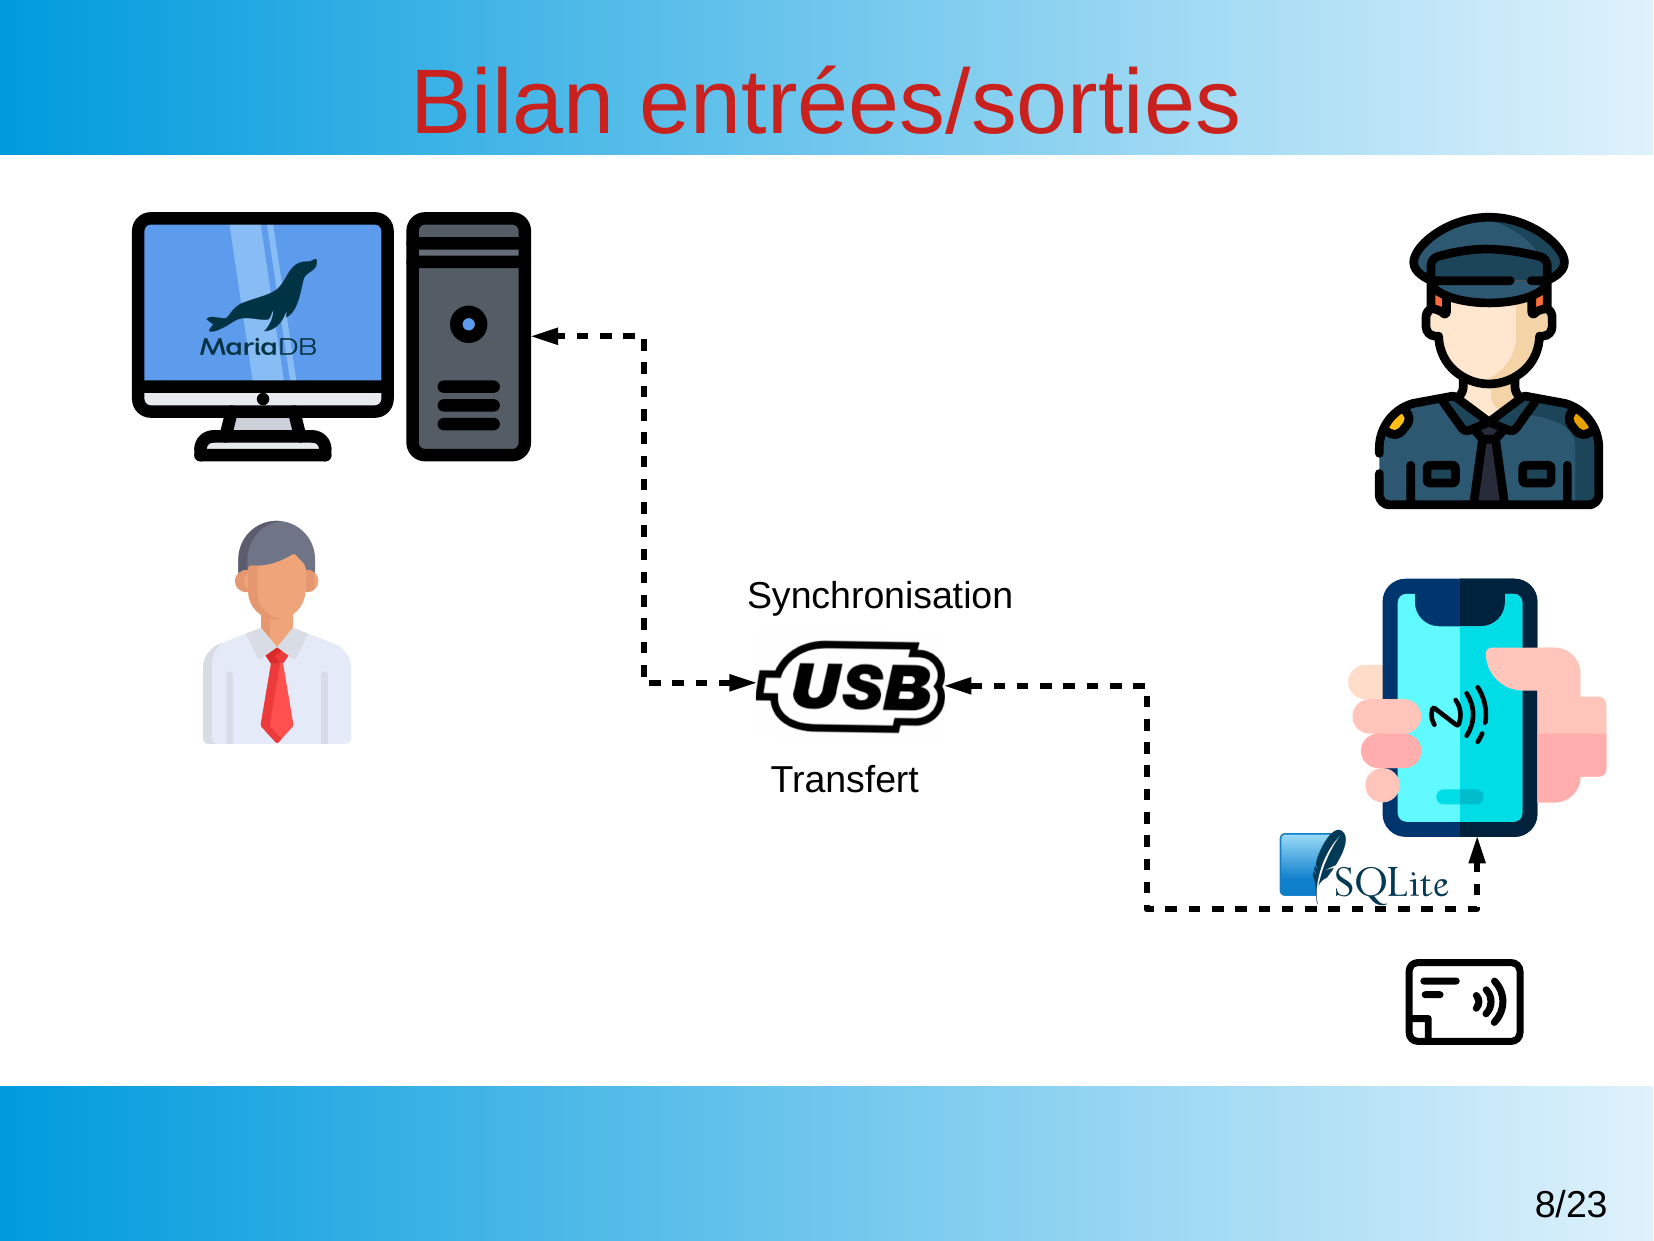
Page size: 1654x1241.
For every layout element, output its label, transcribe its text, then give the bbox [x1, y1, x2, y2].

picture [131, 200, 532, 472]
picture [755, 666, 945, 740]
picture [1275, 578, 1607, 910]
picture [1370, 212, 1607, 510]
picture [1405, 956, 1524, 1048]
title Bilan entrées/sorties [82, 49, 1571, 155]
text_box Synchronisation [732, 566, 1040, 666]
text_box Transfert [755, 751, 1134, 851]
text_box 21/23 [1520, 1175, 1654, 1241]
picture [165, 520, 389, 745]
=====
__Work to complete__. Copy the material above word for word, but leave out the picture.

__Task output__.
Page size: 1654x1241.
For every layout element, output its label, transcribe its text, then give the bbox [x1, y1, x2, y2].

picture [131, 200, 532, 472]
picture [755, 666, 945, 740]
picture [1275, 578, 1607, 910]
picture [1370, 212, 1607, 510]
picture [1405, 956, 1524, 1048]
title Bilan entrées/sorties [82, 49, 1571, 155]
text_box Synchronisation [732, 566, 1040, 666]
text_box Transfert [755, 751, 1134, 851]
text_box 21/23 [1520, 1175, 1654, 1241]
picture [165, 520, 389, 745]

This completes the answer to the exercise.